Increase therefore in the "static mixer" 2 pressure prevents boiling 1,2-dichloroethane in the reaction zone, there was observed a decrease of the reaction rate.

The vessel pressure relief 3, the heat exchanger 7, the zone of displacement of 1, and "static mixer" 2 filled with 1,2-dichloroethane, and by means of the circulation pump 6 is set to the stream of 1,2-dichloroethane 200 m3/h Through the inlet 11 2867 kg/h chlorine gas injected into the mixing zone 1. The mixing zone 1 made in the form of a mixing nozzle. Loaded with chlorine 1,2-dichlorvos inlet 5 are dosed 1134 kg/h of ethylene gas. As a "static mixer" 2 uses SMV mixer company Sulzer, Winterthur/Switzerland, corrugated sheets, which form open, intersecting channels.

The diameter of bubbles ethylene gas is 1.0-1.5 mm; 1,2-dichloroethane passes through the static mixer" 2 with a speed of 0.4 m/s

After the establishment of the stationary state in the condenser 8 are heated 7.5 m3/h of water up to 60aboutWith; in the heat exchanger 7 warm 20,0 m3/h water up to 96aboutC. Circulation 1,2-dichloroethane operates at 125aboutC and a pressure of 4 bar.

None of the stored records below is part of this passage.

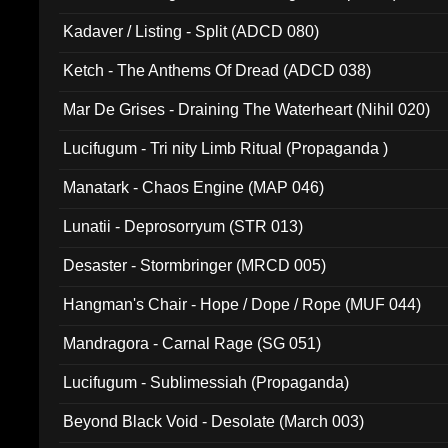
Kadaver / Listing - Split (ADCD 080)
Ketch - The Anthems Of Dread (ADCD 038)
Mar De Grises - Draining The Waterheart (Nihil 020)
Lucifugum - Tri nity Limb Ritual (Propaganda )
Manatark - Chaos Engine (MAP 046)
Lunatii - Deprosorryum (STR 013)
Desaster - Stormbringer (MRCD 005)
Hangman's Chair - Hope / Dope / Rope (MUF 044)
Mandragora - Carnal Rage (SG 051)
Lucifugum - Sublimessiah (Propaganda)
Beyond Black Void - Desolate (March 003)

The resulting 1,2-dichloroethane in a gaseous form from the vessel pressure relief 3 via a direct adjustment is supplied to the condenser 8 through the orifice 4. Hourly discharged 3997 kg 1,2-dichloroethane through the output of dichloroethane 9. Through the gas outlet line 10 non-condensable gases are supplied to the burning.

The obtained 1,2-dichloroethane as chlorinated impurities contains: 400 ppm (m-1) 1,1,2-three

chlorate 50 ppm 1,1-dichloro-

ethane 5 ppm TRANS-1,2-di

chlorethylene.

The output is

99,7% (based on C2H4and

99,7% per Cl2.

1. Method for producing 1,2-dichloroethane inter is harpert (1-)-catalyst at a temperature of 75 200oC and a pressure of 1 to 15 bar, in the reaction zone, wherein the chlorine gas is dissolved in the circulating 1,2-dichloroethane in separately connected to the mixing zone, and in addition is connected to the reaction zone ethylene gas transfer in the dispersed liquid phase with a maximum diameter of bubbles of 2.0 mm, then this finely dispersed liquid phase with a speed of 0.3 to 1.0 m/s reaction time of 2.5 - 25 in the calculation of the liquid phase is passed through a reaction zone and then the resulting high-purity 1,2-dichloroethane containing less than 500 ppm of chlorinated by-products, in the gaseous form is removed by evaporation under reduced pressure.

2. The method according to p. 1, wherein the process is conducted when the diameter of bubbles ethylene-gas less than 1.5 mm

3. Device for producing 1,2-dichloroethane containing the reactor with a mixer and vessel pressure relief, condenser, heat exchanger and piping, characterized in that on input line circulating 1,2-dichloroethane in the reactor is set mixer with a pipe for input of chlorine gas, and the reactor is made in the form of a static mixer with a pipe for input of ethylene, the reactor outlet posted by the vessel pressure relief and throttling device, the air circuit, supplied with a pump.

4. Installation under item 1, characterized in that between the reactor and the vessel pressure relief is a means for locking the pressure.